Somehow, Junior wasn’t someone I wanted to think about at all, especially when he left in such a hurry after Shirley’s death without telling me. That really hurt, for I thought we had gotten over our early difficulties and were friends again. He could at least have placed a little of his trust in me, his mother. Not that I put the two things together—his leaving and Shirley’s death—though I know it must have hit him hard, for they were very close. But the fact that he put up such a block between us meant that for me, the blockage was still there, preventing me from seeing him clearly. Or perhaps nothing about Junior was ever clear. I couldn’t wait to talk to Celia again to find out what this son of mine was doing in my business.
95
NEXT TIME CELIA CAME she told me she had nothing to do with the fixing up of the house, that Junior was taking care of everything. I didn’t know how to take this news at all, I felt trapped between anger and helplessness, as if I were being stripped by my children of all my decision-making powers. For that is how Celia got me here to Ellesmere Lodge in the first place: she had simply made the arrangements without consulti
ng me and then swooped down and swept me off. At the time I didn’t know what I was getting into, but in a way I was glad to get away from my broken-down house. The hurricane and its aftermath had left me dispirited, as it did all of us, in the dark, without electricity or running water, the fields virtually gone. No fresh vegetables or fruit. Downed trees and detritus everywhere, waiting to be cleared. At least Celia was someone who was continuously in my life, unlike the others. She came down to check on me the minute the roads were cleared and wanted to take me back with her that very day. I wouldn’t leave the house the way it was, not until some temporary patching-up was done. Then Ken miraculously reappeared from one of his walkabouts, as I called them, for he would leave without warning and reappear months or years later just as suddenly, without any explanation of where he had been. Over the years, I had grown used to this behaviour, so I just took him as I found him. Ken didn’t talk much, perhaps one of the reasons we got on well together. He said he had come to check that I was all right after the storm and promised to stay put for a while and look after my house. I had no further excuse for not going with Celia. At the time I thought it would be for a few weeks at the most while the roof was repaired, so I didn’t feel resentment at her taking charge like that—at least I didn’t until I found out what kind of place Ellesmere Lodge was, though that’s all water under the bridge now. But to be told that Junior had taken charge of my house and is doing as he likes is an entirely different matter.
It must be twenty years since Junior went to Canada and I don’t think he ever came back, or he never got in touch if he did.
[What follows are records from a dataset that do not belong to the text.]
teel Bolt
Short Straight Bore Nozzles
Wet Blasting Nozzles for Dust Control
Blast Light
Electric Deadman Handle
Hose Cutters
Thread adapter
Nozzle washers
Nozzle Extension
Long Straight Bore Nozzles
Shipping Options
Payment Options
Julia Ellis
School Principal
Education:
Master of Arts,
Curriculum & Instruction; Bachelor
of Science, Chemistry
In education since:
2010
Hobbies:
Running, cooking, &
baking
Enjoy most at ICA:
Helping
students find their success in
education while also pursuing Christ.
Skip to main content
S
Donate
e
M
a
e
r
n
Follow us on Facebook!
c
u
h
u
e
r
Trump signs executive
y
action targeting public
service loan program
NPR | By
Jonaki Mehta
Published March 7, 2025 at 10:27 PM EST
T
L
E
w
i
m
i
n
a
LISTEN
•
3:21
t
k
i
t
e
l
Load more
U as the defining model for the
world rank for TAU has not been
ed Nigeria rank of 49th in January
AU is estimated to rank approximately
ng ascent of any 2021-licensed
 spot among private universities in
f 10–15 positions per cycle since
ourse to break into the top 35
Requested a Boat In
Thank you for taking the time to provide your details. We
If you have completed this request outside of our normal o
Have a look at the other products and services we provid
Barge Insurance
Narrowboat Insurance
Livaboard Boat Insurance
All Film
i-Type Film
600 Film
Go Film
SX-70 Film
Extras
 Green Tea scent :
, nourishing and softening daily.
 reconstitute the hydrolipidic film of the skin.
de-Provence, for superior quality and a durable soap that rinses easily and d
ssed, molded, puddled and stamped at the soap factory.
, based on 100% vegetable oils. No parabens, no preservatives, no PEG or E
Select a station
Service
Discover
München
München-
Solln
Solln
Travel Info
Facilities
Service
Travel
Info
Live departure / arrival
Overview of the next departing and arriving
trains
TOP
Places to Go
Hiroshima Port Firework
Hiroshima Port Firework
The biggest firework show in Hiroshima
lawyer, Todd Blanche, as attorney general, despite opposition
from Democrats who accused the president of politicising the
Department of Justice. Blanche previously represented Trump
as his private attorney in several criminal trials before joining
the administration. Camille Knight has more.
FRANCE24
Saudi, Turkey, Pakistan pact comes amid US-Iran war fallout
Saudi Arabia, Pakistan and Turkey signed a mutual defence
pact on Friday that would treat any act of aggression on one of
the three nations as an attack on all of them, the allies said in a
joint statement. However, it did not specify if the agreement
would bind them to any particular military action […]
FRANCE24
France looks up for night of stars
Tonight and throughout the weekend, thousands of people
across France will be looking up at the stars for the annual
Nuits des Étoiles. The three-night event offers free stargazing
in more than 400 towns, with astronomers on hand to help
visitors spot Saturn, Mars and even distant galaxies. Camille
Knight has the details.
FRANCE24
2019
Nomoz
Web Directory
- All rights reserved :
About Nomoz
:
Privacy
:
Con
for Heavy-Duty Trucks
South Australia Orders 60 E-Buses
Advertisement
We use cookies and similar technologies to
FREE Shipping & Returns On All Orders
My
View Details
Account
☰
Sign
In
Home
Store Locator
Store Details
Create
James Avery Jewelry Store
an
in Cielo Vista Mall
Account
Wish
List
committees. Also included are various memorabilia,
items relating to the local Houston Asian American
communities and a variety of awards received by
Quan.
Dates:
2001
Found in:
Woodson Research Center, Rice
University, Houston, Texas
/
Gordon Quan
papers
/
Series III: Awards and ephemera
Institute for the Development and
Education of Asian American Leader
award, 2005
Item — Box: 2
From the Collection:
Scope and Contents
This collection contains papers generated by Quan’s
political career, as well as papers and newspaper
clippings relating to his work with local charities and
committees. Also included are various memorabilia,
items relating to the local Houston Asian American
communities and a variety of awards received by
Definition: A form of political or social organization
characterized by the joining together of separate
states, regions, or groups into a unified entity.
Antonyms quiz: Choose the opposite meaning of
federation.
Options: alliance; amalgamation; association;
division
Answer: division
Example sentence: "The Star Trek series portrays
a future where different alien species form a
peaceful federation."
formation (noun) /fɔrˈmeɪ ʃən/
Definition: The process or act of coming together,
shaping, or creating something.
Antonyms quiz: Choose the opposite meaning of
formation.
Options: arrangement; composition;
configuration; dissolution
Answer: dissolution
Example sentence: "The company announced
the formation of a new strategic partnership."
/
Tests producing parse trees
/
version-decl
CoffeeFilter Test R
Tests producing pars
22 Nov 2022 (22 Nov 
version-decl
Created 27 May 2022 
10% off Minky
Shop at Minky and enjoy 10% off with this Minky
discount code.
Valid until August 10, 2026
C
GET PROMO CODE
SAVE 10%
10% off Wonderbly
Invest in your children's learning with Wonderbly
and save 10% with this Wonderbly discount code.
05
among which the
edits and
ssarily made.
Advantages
Some years after he left, I got a card and a picture of him and this blonde girl to tell me that they were married. No mention of Shirley, his leaving, or anything else. No apology or expression of regret. It was like a communication between people who knew each other vaguely. After that, I got the occasional card from his wife, Dolly, with a note and sometimes some money from Junior. Over the years she sent me photos and news of their growing family, their two children Charlene and Mark, but it was all rather hit-and-miss. She kept saying they were hoping to visit, but it was always next year. Then a few years back, the letters and cards stopped coming, and there was no reply to the letters I sent. I interpreted this as their loss of interest in me, so I stopped writing. To hear from Celia now in this casual way that Junior had been down here all along fixing up my house was a shock to me.